Santa Cruz was a great place to apprentice, but the barrier to getting established there was “prohibitively expensive,” Eder says, due to climate challenges and water issues. When Eder’s East Coast friends Dakota and Mira Miller purchased Row by Row Farm in Hurley in 2015 and needed help getting their vegetables, flowers, berries, herbs, and poultry operation up and running, Eder jumped at the opportunity. “Maggie joined me the second year,” she says. “It was invaluable experience [working] on a larger farm. They have 25 acres in veggies and 100 in cover crops. When it felt like time to move on, we started looking for management-level opportunities on both coasts.”

A Great Song Farm-made pizza, ready for firing

An ad in the Hudson Valley Young Farmers newsletter alerted Eder and Thomas to the sale of a CSA business and some infrastructure at Great Song Farm. The previous farmers, Anthony Mecca and Sarah Hearn, were moving on after spending eight years building the CSA on the 87-acre property. (Of Great Song Farm’s 87 acres, two and a half acres produce vegetables, herbs, and flowers; 59 acres are forested; 20 are pastureland; and four are wetlands.) Eder and Thomas’s goals extend beyond simply growing organic food. Committed to sustainability and food justice, they began their first season by developing programs to cultivate community along with their crops.

Great Song Farm’s landowners, Larry and Betti Steel, made the switch from weekenders to full-time Red Hook residents in 2001, and sought a young tenant farmer. They found Mecca through the Columbia Land Conservancy; meanwhile, they hosted dinners and gatherings, rallying friends to join the CSA. With their 33-year-old son Jesse, the Steels still help with harvesting and attend CSA distributions.
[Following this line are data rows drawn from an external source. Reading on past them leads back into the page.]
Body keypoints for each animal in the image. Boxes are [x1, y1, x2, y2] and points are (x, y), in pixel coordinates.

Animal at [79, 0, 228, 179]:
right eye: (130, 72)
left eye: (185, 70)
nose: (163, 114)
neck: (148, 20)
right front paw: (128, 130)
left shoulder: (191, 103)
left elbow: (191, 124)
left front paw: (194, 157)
Great Song Farm’s CSA members can choose from nine to 15 crops each week. There are also u-pick cherry tomatoes, beans, peas, herbs, and flowers; fruit and cheese shares are offered as add-ons; and there are membership options for low-income earners. Delivery is available for a fee, but Eder says most members prefer to pick up shares so they can socialize.

Being keen to foster community among CSA members, Eder and Thomas held beekeeping and pizza-making workshops last year (this year’s roster includes pickling and canning, too), and invited Philadelphia chef-activist Katie Briggs, who’s a James Beard Award winner, creator of Eclectik Domestic, and a friend from their Camp Joy days, to cook dinner onsite. “We worked with her on past events for her Outstanding in the Field roving restaurant series, so now that we had our farm, we had to try one,” says Eder. “We worked with her on the menu, and a lot of volunteers helped out.”
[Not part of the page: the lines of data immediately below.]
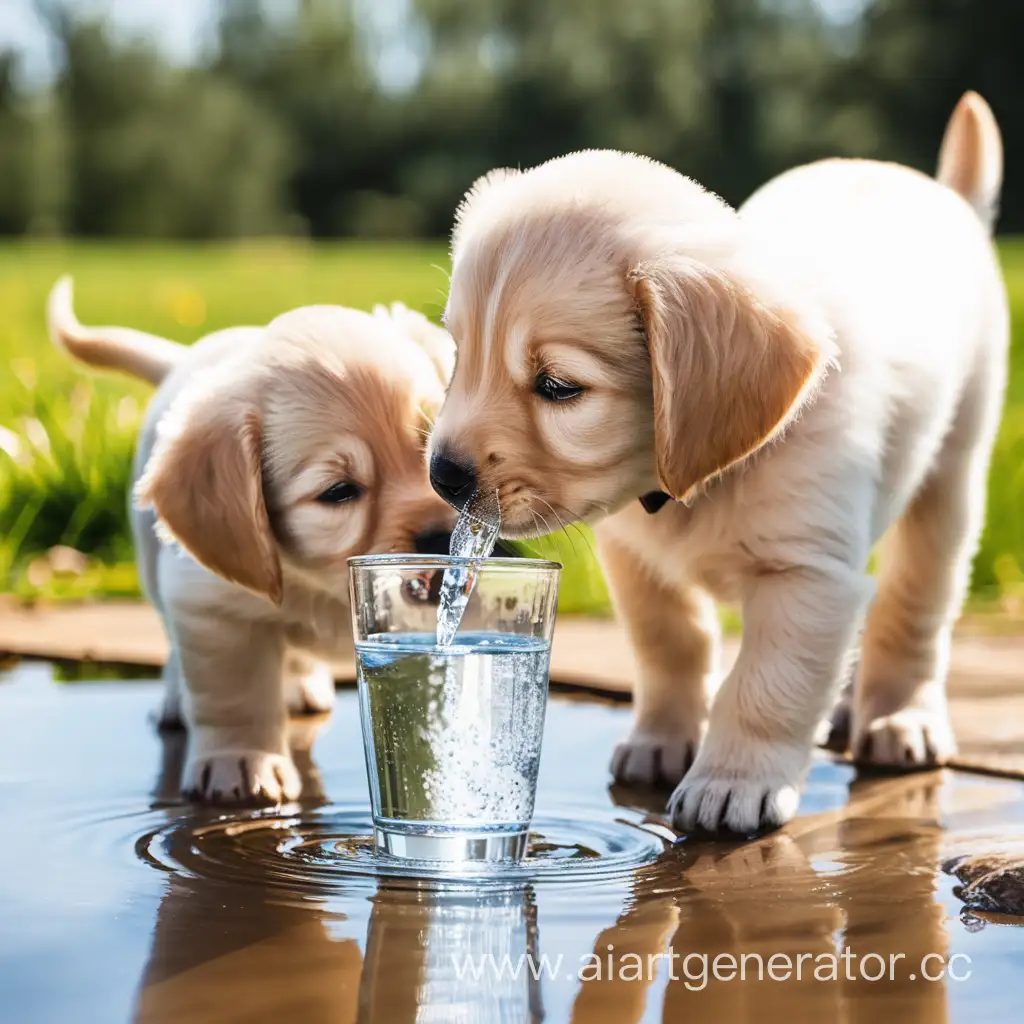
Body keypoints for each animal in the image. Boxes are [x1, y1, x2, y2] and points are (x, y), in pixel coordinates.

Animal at [48, 280, 456, 806]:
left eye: (435, 456)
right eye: (339, 492)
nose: (442, 535)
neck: (321, 583)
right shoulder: (213, 608)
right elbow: (236, 695)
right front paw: (241, 762)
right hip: (154, 570)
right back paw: (177, 700)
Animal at [425, 92, 1007, 835]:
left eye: (558, 386)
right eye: (458, 355)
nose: (443, 475)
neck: (695, 481)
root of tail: (940, 192)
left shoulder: (807, 577)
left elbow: (765, 684)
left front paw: (733, 781)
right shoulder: (634, 559)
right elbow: (670, 643)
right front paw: (662, 738)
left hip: (952, 477)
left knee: (916, 605)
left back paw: (899, 716)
But the pleasure of an onsite dinner, which Eder calls a “beautiful, fabulous, ridiculously magic concept” in the hands of a talent like Briggs, helped Eder and Thomas reinforce their mission: fresh food, sustainable practices, good times, strong community, and useful work. “Part of sustainability, to me, is having a job that makes me glad to get up in the morning, and farming is that,” says Eder. “We’re evaluating our first season and planning for 2020, and we were pretty successful overall.” This growing season, she says, she and Thomas “hope to host more events and workshops [and] add stuff like herb salts, herb vinegars, and garden salves. First, though, we need to be solidly viable. We’re off to a strong start, and it’s been really fun to meet the members. It’s really neat to see a three-year-old eat a leaf of kale like it’s normal.”
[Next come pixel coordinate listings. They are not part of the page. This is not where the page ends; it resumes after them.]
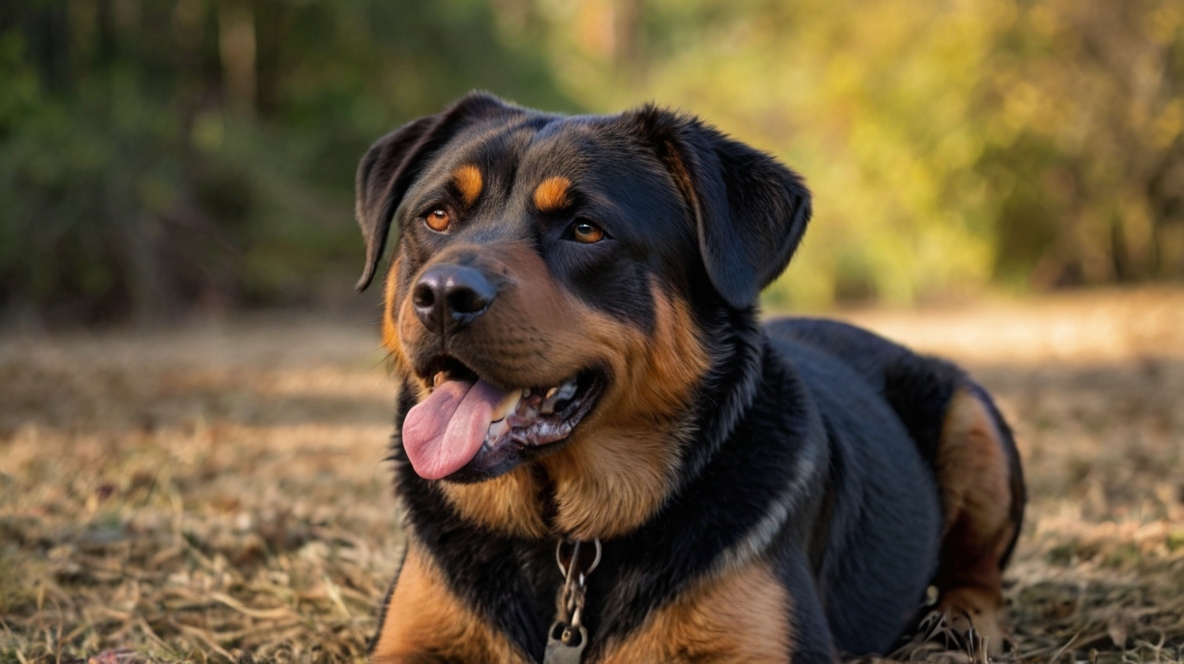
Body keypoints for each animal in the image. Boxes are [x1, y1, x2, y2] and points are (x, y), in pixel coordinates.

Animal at [352, 93, 1027, 662]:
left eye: (586, 229)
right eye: (437, 217)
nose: (444, 295)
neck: (566, 537)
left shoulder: (763, 645)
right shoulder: (411, 638)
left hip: (973, 422)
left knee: (981, 571)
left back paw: (963, 623)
Maggie Thomas works with a CSA member to assemble a pizza.

In 2016, the Steels worked with Dutchess Land Conservancy to create a conservation easement on the property, meaning a large portion is preserved as farmland until at least 2115—part of the two-thirds of active Red Hook farmland that’s been conserved. Now Scenic Hudson is advocating for a bigger, bolder Foodshed Protection plan for the entire Hudson Valley, and food guru Michael Pollan has endorsed the organization’s critical mass approach.

Eder freely admits that she and Thomas don’t have a solid answer to the big questions of food justice. But “change needs to start somewhere,” she says, and two women feeding good food to a wide swath of local residents and creating stronger ties between them feels like “a step in the right direction.”